Records drawn from a dataset
^^^^^^^^^^^^^^^^

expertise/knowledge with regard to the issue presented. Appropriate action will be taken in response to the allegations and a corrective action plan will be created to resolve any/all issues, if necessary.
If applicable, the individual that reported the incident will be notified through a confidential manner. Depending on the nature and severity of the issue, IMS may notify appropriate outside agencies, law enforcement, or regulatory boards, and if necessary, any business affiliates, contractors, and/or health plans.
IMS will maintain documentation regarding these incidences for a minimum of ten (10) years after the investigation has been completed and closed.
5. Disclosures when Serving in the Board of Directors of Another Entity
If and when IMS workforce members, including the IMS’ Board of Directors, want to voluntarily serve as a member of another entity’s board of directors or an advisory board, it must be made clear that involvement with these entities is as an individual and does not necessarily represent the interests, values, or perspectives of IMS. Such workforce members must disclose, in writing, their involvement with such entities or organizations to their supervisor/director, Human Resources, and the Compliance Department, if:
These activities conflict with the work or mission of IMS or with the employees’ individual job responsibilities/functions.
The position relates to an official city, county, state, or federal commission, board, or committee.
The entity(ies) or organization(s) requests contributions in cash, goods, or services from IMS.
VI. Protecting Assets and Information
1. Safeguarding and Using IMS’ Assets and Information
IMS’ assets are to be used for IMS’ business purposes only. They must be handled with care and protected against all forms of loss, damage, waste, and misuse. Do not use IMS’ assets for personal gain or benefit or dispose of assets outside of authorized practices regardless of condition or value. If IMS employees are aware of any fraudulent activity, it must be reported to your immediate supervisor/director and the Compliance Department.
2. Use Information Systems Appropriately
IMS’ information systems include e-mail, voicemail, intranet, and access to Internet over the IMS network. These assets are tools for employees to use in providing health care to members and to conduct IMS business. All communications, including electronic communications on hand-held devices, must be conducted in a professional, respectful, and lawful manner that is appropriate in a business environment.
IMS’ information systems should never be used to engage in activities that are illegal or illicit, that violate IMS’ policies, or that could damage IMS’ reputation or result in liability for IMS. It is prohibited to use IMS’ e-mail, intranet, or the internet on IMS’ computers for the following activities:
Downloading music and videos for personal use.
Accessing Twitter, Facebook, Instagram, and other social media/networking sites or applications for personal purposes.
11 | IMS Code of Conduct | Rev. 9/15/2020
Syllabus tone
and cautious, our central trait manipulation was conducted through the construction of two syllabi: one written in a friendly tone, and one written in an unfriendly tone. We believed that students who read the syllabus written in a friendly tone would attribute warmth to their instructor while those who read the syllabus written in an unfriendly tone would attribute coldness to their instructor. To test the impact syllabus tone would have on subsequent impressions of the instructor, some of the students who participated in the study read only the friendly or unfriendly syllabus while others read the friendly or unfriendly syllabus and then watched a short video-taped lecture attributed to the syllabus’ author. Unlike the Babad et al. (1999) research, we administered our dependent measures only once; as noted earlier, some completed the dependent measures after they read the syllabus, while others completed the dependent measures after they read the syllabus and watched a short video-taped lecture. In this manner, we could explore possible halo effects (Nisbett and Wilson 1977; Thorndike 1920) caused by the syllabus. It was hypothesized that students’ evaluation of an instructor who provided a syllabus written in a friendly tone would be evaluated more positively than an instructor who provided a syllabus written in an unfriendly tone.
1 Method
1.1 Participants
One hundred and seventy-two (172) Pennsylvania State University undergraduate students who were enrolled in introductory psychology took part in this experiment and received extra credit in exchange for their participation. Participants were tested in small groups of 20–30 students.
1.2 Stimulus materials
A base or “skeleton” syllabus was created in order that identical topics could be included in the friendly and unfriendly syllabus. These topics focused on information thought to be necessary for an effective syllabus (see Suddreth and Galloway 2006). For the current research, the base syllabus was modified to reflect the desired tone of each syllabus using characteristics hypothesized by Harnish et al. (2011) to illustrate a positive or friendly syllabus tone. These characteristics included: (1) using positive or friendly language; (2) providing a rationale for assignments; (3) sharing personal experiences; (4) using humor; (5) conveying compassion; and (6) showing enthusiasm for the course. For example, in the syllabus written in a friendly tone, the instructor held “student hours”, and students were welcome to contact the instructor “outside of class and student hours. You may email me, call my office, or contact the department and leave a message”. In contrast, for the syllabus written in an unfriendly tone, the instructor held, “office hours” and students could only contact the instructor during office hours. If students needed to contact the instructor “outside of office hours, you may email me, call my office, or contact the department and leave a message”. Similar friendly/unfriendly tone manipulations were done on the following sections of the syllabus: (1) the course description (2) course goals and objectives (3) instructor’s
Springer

^^^^^^^^^^^^^^^^

▶ [WHAT YOU NEED TO DO]: All of the records need to be transcribed exactly.

▶ [RESPONSE TO THE TASK]:
expertise/knowledge with regard to the issue presented. Appropriate action will be taken in response to the allegations and a corrective action plan will be created to resolve any/all issues, if necessary.
If applicable, the individual that reported the incident will be notified through a confidential manner. Depending on the nature and severity of the issue, IMS may notify appropriate outside agencies, law enforcement, or regulatory boards, and if necessary, any business affiliates, contractors, and/or health plans.
IMS will maintain documentation regarding these incidences for a minimum of ten (10) years after the investigation has been completed and closed.
5. Disclosures when Serving in the Board of Directors of Another Entity
If and when IMS workforce members, including the IMS’ Board of Directors, want to voluntarily serve as a member of another entity’s board of directors or an advisory board, it must be made clear that involvement with these entities is as an individual and does not necessarily represent the interests, values, or perspectives of IMS. Such workforce members must disclose, in writing, their involvement with such entities or organizations to their supervisor/director, Human Resources, and the Compliance Department, if:
These activities conflict with the work or mission of IMS or with the employees’ individual job responsibilities/functions.
The position relates to an official city, county, state, or federal commission, board, or committee.
The entity(ies) or organization(s) requests contributions in cash, goods, or services from IMS.
VI. Protecting Assets and Information
1. Safeguarding and Using IMS’ Assets and Information
IMS’ assets are to be used for IMS’ business purposes only. They must be handled with care and protected against all forms of loss, damage, waste, and misuse. Do not use IMS’ assets for personal gain or benefit or dispose of assets outside of authorized practices regardless of condition or value. If IMS employees are aware of any fraudulent activity, it must be reported to your immediate supervisor/director and the Compliance Department.
2. Use Information Systems Appropriately
IMS’ information systems include e-mail, voicemail, intranet, and access to Internet over the IMS network. These assets are tools for employees to use in providing health care to members and to conduct IMS business. All communications, including electronic communications on hand-held devices, must be conducted in a professional, respectful, and lawful manner that is appropriate in a business environment.
IMS’ information systems should never be used to engage in activities that are illegal or illicit, that violate IMS’ policies, or that could damage IMS’ reputation or result in liability for IMS. It is prohibited to use IMS’ e-mail, intranet, or the internet on IMS’ computers for the following activities:
Downloading music and videos for personal use.
Accessing Twitter, Facebook, Instagram, and other social media/networking sites or applications for personal purposes.
11 | IMS Code of Conduct | Rev. 9/15/2020
Syllabus tone
and cautious, our central trait manipulation was conducted through the construction of two syllabi: one written in a friendly tone, and one written in an unfriendly tone. We believed that students who read the syllabus written in a friendly tone would attribute warmth to their instructor while those who read the syllabus written in an unfriendly tone would attribute coldness to their instructor. To test the impact syllabus tone would have on subsequent impressions of the instructor, some of the students who participated in the study read only the friendly or unfriendly syllabus while others read the friendly or unfriendly syllabus and then watched a short video-taped lecture attributed to the syllabus’ author. Unlike the Babad et al. (1999) research, we administered our dependent measures only once; as noted earlier, some completed the dependent measures after they read the syllabus, while others completed the dependent measures after they read the syllabus and watched a short video-taped lecture. In this manner, we could explore possible halo effects (Nisbett and Wilson 1977; Thorndike 1920) caused by the syllabus. It was hypothesized that students’ evaluation of an instructor who provided a syllabus written in a friendly tone would be evaluated more positively than an instructor who provided a syllabus written in an unfriendly tone.
1 Method
1.1 Participants
One hundred and seventy-two (172) Pennsylvania State University undergraduate students who were enrolled in introductory psychology took part in this experiment and received extra credit in exchange for their participation. Participants were tested in small groups of 20–30 students.
1.2 Stimulus materials
A base or “skeleton” syllabus was created in order that identical topics could be included in the friendly and unfriendly syllabus. These topics focused on information thought to be necessary for an effective syllabus (see Suddreth and Galloway 2006). For the current research, the base syllabus was modified to reflect the desired tone of each syllabus using characteristics hypothesized by Harnish et al. (2011) to illustrate a positive or friendly syllabus tone. These characteristics included: (1) using positive or friendly language; (2) providing a rationale for assignments; (3) sharing personal experiences; (4) using humor; (5) conveying compassion; and (6) showing enthusiasm for the course. For example, in the syllabus written in a friendly tone, the instructor held “student hours”, and students were welcome to contact the instructor “outside of class and student hours. You may email me, call my office, or contact the department and leave a message”. In contrast, for the syllabus written in an unfriendly tone, the instructor held, “office hours” and students could only contact the instructor during office hours. If students needed to contact the instructor “outside of office hours, you may email me, call my office, or contact the department and leave a message”. Similar friendly/unfriendly tone manipulations were done on the following sections of the syllabus: (1) the course description (2) course goals and objectives (3) instructor’s
Springer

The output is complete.